▶ _Text segment_:
━━━━━━━━━━
Same deal with ancient cultures and God. You get Grunt’s tribe claiming he’s the greatest warrior; Ugh’s tribe says he’s a bright light in the sky; Duh’s tribe talks about her as a kindly old grandma; Snort’s tribe says he controls the weather. Once Grunt’s tribe comes and conquers them all, you get four different people-groups with four very different-sounding ideas of God… which can easily be mistaken for four gods (and Grunt’s god sounds strongest, so he must be the king-god). Keep interacting with different cultures, and your pantheon’s gonna grow bigger and bigger.

Three religions—JUDAISM, CHRISTIANITY, and SAMARITANISM—descended from the original Hebrew religion of Yahwism, the worship of the LORD as defined through his relationships with Abraham, Jacob, Moses, and David. Samaritans evolved on their own after northern Israel was exiled by Assyria in the late 700s, and grew distinctly apart from the returning Yahwists, who split into Sadducee and Pharisee sects.

When the Romans destroyed Jerusalem in the year 70, Samaritans, Pharisees, and Christians were the only Yahwist sects left, and we evolved into our own religions. Judaism took the Mishna, a second-century collection of rulings and teachings of Pharisee rabbis, and made them their primary way to interpret the Law. Later they wrote the Gemara, a commentary on the Mishna (really two of them, one from Jerusalem in the 300s, and one from Babylon in the 500s). Both Mishna and the Babylonian Gemara make up the Talmud. Add various traditions taught by the medieval rabbis, and you have today’s Judaism.

ISLAM began with Muhammed ibn Abdullah of Mecca, a trader in the 600s who interacted with both Jews and Christians, wasn’t sure which of us was correct, so he sought his own visions, which sent him a whole other direction. He was commanded by an angel (he claimed it was Gabriel; Christians doubt this) to write down his revelations, which became the Quran. Add the sunnah, or traditions about Muhammad, and you have the main texts of Islam.

Offshoots of Islam include the MANDAEANS, a gnostic group who sees John the baptist as their greatest prophet; BAHÁ’IS, who insist God is one—and humanity is one, and religion is one; and DRUZE, who also believe in reincarnation. Offshoots of Christianity include RASTAFARIANS, who believe Haile Selassie of Ethiopia is the second coming of Christ; and UNITARIANS, who believe in one God but don’t believe Jesus is he.

SIKHISM is a monotheistic religion founded in the early 1500s by Guru Nanak in Punjab.

SEICHŌ-NO-IE is a New Thought religion founded in 1930 by Masaharu Taniguchi in Japan.

And other monotheistic religions arose over time. Like the Himba people’s worship of Mukuru, the Algonquian and Lakota worship of the Great Spirit, and in ancient times, the Chinese worship of Shangdi and Egyptian worship of Aten are obvious forms of monotheism.

Same God?

Of course the obvious question arises: These different religions all worship one God… but are they worshiping the same God? Or does each religion have a wholly different god—and from our perspective as Christians, a false god?
━━━━━━━━━━
▶ _Excerpted data_:
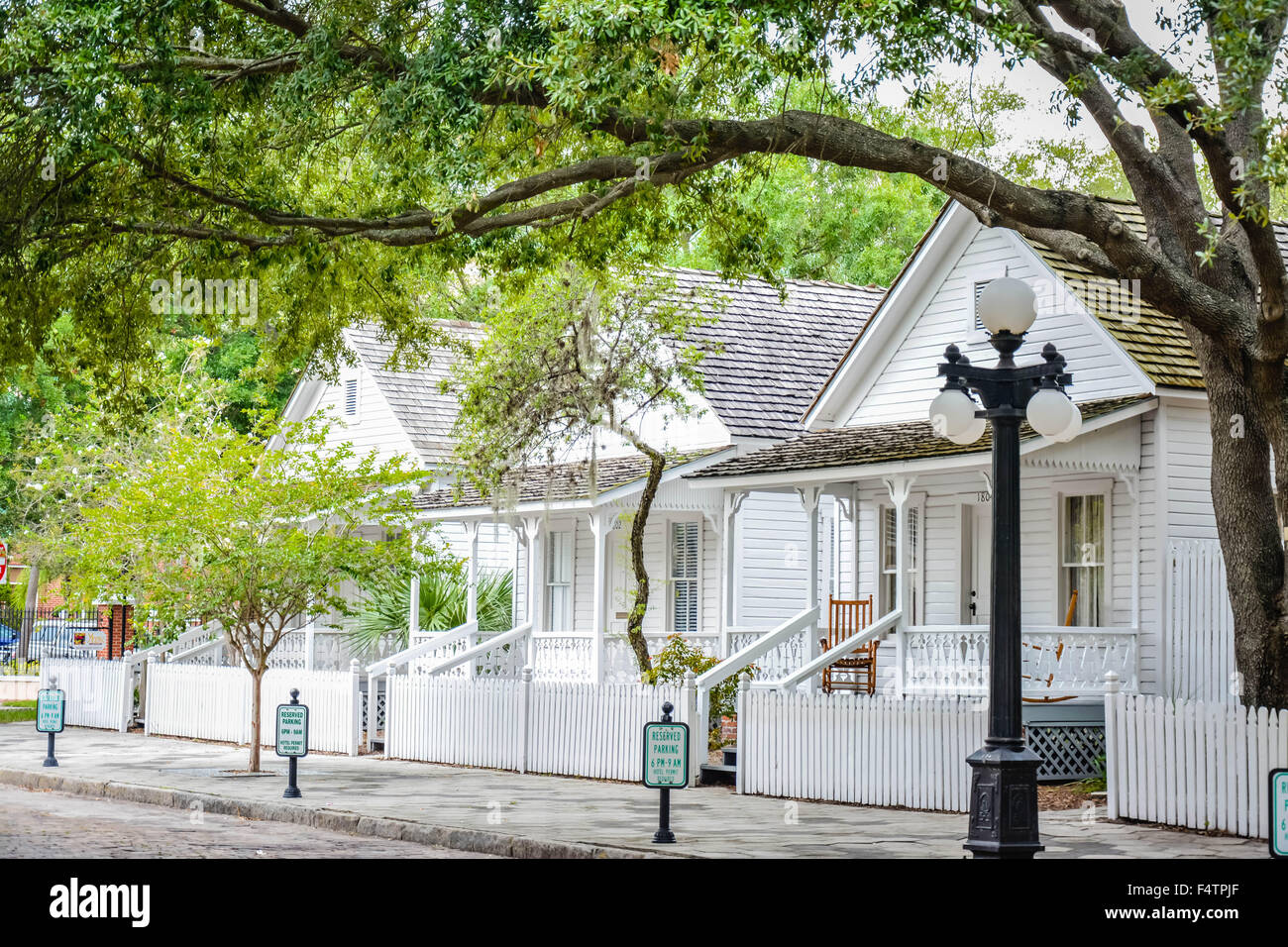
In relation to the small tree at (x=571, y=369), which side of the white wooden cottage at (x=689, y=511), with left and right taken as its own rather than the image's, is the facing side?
front

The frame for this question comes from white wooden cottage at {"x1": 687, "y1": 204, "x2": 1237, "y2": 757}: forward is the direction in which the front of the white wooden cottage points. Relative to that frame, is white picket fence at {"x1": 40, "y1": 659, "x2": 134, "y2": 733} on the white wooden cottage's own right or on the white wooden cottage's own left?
on the white wooden cottage's own right

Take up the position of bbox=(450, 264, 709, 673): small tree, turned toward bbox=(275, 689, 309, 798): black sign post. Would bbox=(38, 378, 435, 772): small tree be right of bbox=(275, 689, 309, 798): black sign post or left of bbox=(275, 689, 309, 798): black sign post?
right

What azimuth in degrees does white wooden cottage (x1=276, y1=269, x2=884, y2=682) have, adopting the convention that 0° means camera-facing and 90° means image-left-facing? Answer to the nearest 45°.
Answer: approximately 45°

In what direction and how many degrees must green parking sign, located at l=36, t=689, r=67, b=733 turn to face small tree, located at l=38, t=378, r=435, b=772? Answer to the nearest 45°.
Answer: approximately 45° to its left

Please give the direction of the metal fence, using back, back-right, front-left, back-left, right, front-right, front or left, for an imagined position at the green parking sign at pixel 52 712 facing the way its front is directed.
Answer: back

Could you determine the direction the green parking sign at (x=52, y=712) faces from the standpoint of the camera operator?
facing the viewer

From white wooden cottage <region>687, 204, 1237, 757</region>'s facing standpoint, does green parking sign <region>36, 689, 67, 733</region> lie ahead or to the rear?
ahead

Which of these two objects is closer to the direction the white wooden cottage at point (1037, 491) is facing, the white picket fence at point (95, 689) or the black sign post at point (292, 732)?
the black sign post

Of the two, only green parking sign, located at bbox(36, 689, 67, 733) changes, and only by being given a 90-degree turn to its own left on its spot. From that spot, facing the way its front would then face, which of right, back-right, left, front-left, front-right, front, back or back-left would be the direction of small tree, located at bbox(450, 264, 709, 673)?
front

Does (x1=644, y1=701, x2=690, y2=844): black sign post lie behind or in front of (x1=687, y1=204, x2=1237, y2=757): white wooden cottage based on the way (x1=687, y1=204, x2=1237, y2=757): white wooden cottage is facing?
in front

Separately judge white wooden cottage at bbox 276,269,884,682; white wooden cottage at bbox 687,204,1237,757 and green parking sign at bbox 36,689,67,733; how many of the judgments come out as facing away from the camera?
0

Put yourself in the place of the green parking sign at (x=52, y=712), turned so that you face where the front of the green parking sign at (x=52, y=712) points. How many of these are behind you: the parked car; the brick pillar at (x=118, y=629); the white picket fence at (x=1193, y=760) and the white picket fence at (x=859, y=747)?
2

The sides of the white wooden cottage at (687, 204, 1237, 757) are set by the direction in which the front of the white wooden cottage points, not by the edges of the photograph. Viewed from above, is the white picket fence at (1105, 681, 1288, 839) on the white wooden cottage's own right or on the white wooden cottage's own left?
on the white wooden cottage's own left

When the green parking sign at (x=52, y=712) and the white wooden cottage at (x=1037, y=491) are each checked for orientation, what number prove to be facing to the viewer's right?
0

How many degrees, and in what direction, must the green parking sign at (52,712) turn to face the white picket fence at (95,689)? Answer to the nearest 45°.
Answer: approximately 180°

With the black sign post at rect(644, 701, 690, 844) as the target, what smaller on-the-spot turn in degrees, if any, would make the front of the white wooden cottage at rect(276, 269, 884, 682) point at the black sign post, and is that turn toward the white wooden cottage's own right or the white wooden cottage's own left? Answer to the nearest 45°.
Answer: approximately 45° to the white wooden cottage's own left
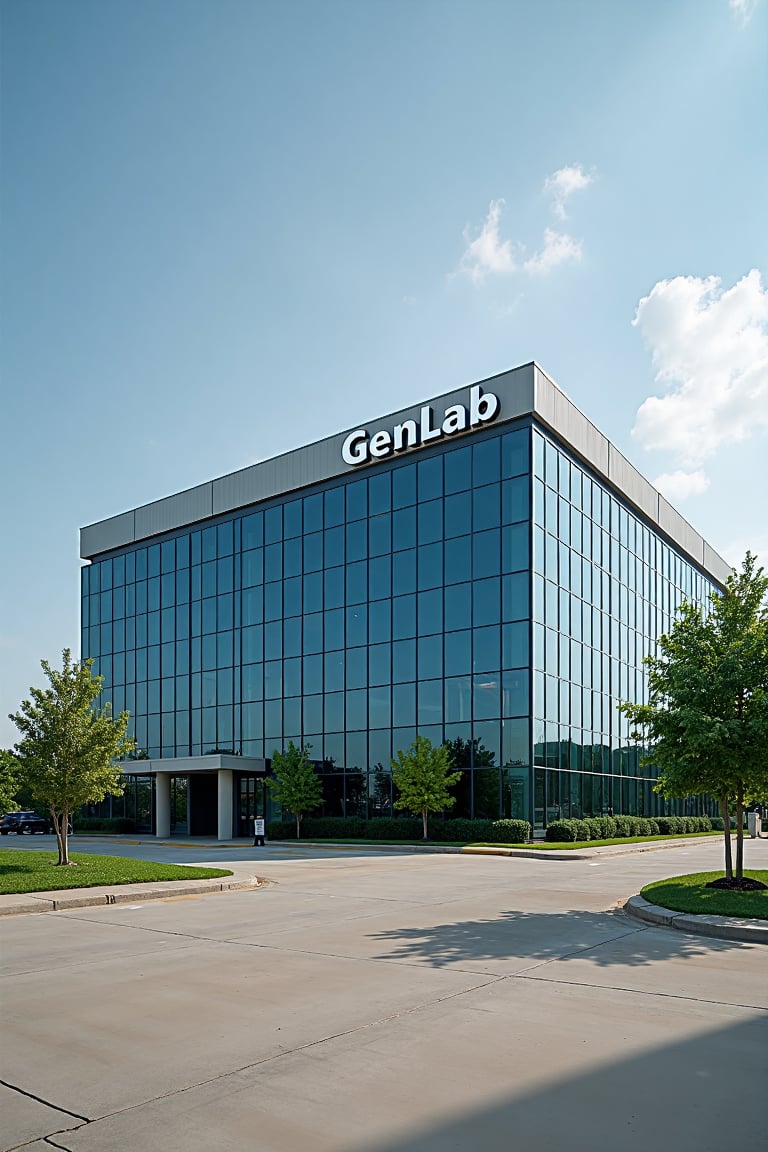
━━━━━━━━━━
▶ _Problem to work on_: In the passage on monotheistic religions, list every deity or divine name that a people is said to worship as an example of monotheism arising over time. Rely only on the passage on monotheistic religions.

▶ _Exercise result_: Mukuru, the Great Spirit, Shangdi, Aten